The list in which you add a keyword determines where the keyword can be used.

It is heavily preferred that keywords are added to the `unreserved_keywords.list`. Keywords added to this list can still be used as column names, type names and function names by users of the system.

The `reserved_keywords.list` on the other hand heavily restricts the usage of the specific keyword. It should only be used if there is no other option, as reserved keywords can break people's code.

The other lists exist for keywords that are not *entirely* reserved, but are partially reserved. 
* A keyword in `column_name_keywords.list` can be used as a column name.
* A keyword in `func_name_keywords.list` can be used as a function name.
* A keyword in `type_name_keywords.list` can be used as a type name.

Note that these lists are not mutually exclusive. A keyword can be added to *both* `column_name_keywords.list` and `func_name_keywords.list`.

Adding a keyword to all three of these lists is equivalent to adding an unreserved keyword (and hence the keyword should just be added there).

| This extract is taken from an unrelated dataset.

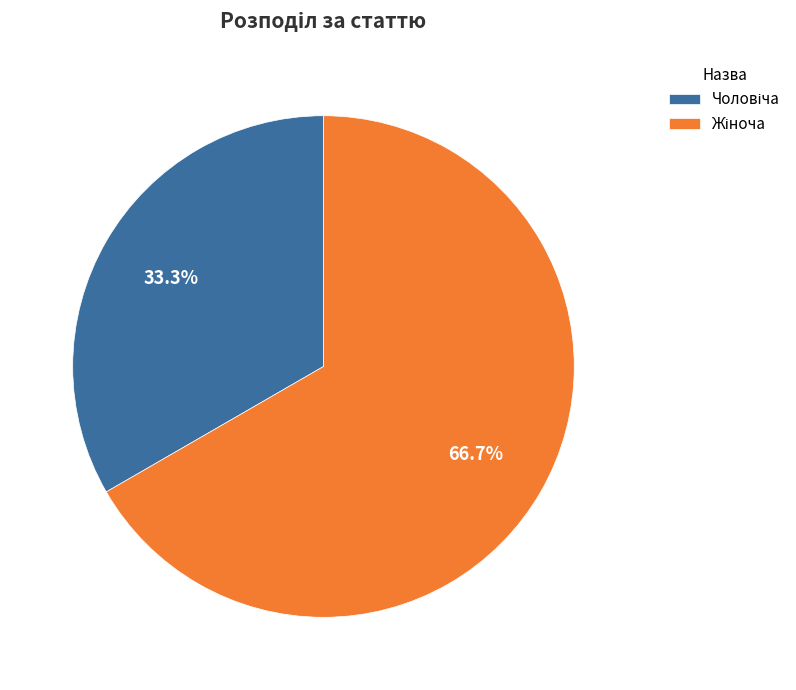

Does any single category account for the majority?

Yes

### Adding a Statement Type
A new statement type can be defined by creating two new files (`new_statement.y` and `new_statement.yh`), and adding the top-level statement to the list of statements (`third_party/libpg_query/grammar/statements.list`).

As an example, it is recommended to look at the PragmaStmt (`pragma.y`).

# Modifying the Lexer
The lexer file is provided in `third_party/libpg_query/scan.l`. After changing the lexer, run `python3 scripts/generate_flex.py`.